Mais faut pas arrêter de bouger paraît-il. Oh que non sous peine de voir notre belle machine jusque là fidèle s'encroûter à tout jamais. N'empêche, c'est pas toujours le fun de continuer. Ça demande plus d'efforts, plus de résilience. Plus de "je vis un jour à la fois", puis plus de "je vis une minute à la fois". J'ai encore perdu quelque chose, c'est pas grave, il me reste ça. C'est moins beau que la chose perdue, c'est moins agréable, en fait, c'est autre chose. Pas celle que tu voulais ou que tu aimais. Non. Autre chose.

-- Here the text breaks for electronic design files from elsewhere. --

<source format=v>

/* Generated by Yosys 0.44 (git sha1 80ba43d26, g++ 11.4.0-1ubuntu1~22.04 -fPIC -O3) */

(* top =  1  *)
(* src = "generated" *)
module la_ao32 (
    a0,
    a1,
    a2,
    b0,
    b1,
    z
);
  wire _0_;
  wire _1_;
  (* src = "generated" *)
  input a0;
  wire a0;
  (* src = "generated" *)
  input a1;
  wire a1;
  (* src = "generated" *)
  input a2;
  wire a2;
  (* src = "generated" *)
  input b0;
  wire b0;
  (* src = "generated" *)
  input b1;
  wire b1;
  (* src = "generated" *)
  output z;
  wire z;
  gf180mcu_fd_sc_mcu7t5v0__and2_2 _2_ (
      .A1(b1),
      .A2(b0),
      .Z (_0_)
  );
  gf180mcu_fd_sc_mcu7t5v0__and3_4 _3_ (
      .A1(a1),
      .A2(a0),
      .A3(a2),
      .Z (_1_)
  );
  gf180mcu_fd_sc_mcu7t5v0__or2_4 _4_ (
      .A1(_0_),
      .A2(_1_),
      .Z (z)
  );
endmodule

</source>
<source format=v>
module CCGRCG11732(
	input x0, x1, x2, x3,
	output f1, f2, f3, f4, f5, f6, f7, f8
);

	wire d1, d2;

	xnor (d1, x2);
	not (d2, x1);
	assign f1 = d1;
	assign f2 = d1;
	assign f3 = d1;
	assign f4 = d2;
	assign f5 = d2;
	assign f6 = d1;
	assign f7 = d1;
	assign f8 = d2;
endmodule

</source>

Je peux avoir l'air pessimiste comme ça (je sais c'est à s'y méprendre) mais je ne suis pas la seule à ne pas être toujours zen. Je viens de terminer le dernier recueil de Gilles Archambault, La candeur du patriarche où, dans une trentaine de récits, il aborde sa propre vieillesse. Il ne mâche pas ses mots. Il ne joue pas à l'idéaliste. Il présente sa réalité de vieillard de 89 ans telle qu'elle est, avec ses limites, ses pertes, ses deuils. Je crois que le sujet le préoccupe fortement car il a aussi écrit ces dernières années Mes débuts dans l'éternité et Il se fait tard. Les titres font foi de tout.

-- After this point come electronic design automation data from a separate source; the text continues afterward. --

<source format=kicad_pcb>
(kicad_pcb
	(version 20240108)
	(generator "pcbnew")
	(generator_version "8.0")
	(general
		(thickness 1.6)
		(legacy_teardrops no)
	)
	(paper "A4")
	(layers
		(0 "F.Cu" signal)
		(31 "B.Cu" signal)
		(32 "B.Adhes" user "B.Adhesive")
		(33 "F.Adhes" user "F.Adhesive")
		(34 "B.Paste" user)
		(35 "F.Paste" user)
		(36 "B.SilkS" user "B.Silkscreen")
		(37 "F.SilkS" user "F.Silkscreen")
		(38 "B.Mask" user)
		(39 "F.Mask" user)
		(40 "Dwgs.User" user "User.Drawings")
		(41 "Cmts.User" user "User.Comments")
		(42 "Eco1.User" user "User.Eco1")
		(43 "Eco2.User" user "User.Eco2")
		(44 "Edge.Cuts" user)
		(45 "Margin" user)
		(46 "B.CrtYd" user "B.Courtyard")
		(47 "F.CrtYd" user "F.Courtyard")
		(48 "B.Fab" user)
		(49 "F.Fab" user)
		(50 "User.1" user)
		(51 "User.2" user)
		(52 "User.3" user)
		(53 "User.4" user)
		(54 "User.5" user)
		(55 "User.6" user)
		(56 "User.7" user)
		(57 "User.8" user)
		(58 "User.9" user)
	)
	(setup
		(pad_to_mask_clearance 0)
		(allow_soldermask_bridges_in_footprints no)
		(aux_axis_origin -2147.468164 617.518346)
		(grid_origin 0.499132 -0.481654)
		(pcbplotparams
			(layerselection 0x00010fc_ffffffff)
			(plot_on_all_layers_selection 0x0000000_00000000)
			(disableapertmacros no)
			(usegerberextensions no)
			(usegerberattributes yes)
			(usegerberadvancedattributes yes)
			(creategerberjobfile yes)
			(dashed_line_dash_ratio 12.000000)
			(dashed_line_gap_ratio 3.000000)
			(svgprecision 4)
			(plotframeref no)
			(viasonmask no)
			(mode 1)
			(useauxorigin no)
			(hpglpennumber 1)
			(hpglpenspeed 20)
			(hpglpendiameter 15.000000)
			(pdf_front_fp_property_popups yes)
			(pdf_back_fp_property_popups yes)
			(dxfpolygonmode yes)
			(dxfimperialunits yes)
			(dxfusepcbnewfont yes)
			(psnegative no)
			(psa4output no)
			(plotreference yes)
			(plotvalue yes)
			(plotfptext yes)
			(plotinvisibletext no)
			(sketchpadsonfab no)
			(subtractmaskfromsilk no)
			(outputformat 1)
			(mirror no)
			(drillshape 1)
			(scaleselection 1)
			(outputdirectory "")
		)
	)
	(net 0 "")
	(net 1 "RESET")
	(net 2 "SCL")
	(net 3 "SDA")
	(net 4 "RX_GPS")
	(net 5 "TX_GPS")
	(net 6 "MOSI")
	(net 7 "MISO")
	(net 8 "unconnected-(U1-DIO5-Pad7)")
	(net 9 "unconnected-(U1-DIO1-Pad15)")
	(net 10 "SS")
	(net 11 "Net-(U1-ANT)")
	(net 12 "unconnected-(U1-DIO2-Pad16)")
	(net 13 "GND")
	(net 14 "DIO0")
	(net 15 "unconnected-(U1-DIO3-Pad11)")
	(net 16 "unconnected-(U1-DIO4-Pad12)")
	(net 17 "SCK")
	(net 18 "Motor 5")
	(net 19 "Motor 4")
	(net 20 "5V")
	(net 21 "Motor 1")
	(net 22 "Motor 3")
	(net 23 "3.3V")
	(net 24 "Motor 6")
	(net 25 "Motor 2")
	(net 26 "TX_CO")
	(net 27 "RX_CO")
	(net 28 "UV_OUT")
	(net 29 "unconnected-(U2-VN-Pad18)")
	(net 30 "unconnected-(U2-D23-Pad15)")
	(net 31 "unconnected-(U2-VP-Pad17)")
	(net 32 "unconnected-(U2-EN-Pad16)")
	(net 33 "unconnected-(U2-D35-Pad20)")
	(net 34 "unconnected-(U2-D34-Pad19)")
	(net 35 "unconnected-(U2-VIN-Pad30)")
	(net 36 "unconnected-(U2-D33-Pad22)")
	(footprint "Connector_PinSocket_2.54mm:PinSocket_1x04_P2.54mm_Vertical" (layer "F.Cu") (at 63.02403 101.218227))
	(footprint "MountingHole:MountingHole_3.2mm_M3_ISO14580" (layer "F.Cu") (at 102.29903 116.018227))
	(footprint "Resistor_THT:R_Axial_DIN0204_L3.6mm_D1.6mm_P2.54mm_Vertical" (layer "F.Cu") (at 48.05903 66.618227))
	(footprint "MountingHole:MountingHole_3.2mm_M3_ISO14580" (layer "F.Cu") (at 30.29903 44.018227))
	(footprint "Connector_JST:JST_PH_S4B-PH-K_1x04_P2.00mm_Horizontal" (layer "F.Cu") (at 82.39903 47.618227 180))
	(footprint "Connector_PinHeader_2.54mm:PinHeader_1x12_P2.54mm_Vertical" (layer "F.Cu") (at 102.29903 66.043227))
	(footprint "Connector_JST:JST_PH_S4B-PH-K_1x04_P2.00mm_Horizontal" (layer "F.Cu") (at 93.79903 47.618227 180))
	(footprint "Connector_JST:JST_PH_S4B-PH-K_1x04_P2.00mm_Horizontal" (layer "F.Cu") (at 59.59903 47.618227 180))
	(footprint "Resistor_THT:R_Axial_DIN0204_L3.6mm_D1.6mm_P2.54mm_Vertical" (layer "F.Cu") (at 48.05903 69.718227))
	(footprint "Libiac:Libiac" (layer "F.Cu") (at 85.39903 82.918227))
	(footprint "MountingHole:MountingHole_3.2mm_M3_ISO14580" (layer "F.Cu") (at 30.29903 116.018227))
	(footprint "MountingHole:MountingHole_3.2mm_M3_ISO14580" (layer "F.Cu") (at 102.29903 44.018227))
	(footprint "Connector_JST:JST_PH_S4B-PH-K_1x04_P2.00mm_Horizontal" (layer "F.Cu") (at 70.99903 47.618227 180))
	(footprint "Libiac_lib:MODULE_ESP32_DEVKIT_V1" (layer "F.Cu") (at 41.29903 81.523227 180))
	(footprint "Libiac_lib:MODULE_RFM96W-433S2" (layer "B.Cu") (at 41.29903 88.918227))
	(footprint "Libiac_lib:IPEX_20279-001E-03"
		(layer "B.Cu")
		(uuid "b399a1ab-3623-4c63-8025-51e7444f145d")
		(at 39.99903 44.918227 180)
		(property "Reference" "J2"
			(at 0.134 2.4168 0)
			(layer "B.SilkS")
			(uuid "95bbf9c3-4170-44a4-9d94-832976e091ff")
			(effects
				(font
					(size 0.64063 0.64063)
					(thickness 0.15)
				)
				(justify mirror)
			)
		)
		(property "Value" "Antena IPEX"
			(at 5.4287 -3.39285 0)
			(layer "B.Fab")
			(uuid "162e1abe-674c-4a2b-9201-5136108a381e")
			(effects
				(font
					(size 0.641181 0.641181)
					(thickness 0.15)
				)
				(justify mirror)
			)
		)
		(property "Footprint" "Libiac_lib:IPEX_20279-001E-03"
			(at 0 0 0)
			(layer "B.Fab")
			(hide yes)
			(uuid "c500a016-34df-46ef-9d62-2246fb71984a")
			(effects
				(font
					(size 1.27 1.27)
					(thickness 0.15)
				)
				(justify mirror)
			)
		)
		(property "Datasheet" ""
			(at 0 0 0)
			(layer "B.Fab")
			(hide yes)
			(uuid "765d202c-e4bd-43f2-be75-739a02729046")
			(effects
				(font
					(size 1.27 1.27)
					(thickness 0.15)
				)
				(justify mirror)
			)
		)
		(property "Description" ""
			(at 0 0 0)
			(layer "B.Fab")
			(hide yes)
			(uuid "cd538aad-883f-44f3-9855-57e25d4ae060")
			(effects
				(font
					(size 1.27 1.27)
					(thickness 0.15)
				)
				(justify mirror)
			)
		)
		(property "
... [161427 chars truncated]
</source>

"Mais pourquoi tu lis ça", vous entends-je crier? Parce que moi aussi cette question m'obsède. Moi aussi je cherche des réponses. Je me demande comment on fait pour vieillir en grâce et en sérénité. Comment on fait pour ne pas "rater sa sortie" comme M. Archambault se questionne. Je fais de l'anxiété depuis que j'ai découvert le monde. Et mon expérience des soixante-huit dernières années me confirme que rien ne va s'arranger. Mes peurs changent, mais elles demeurent. Tout comme M. Archambault, je ne crois pas que je vais acquérir plus de sagesse. On est comme on est jusqu'à la fin. On peut juste travailler à ce que ça fasse moins mal peut-être. Ou on arrive à enfin lâcher prise avant qu'il ne soit trop tard???

Alors, sur ces paroles encourageantes, je me souhaite de continuer à prendre soin de moi, de mon corps, de ma tête et de mon âme. Qui sait, peut-être que ma nouvelle tête sera pas si mal après tout. Justement je vais chez le coiffeur aujourd'hui. À plus!!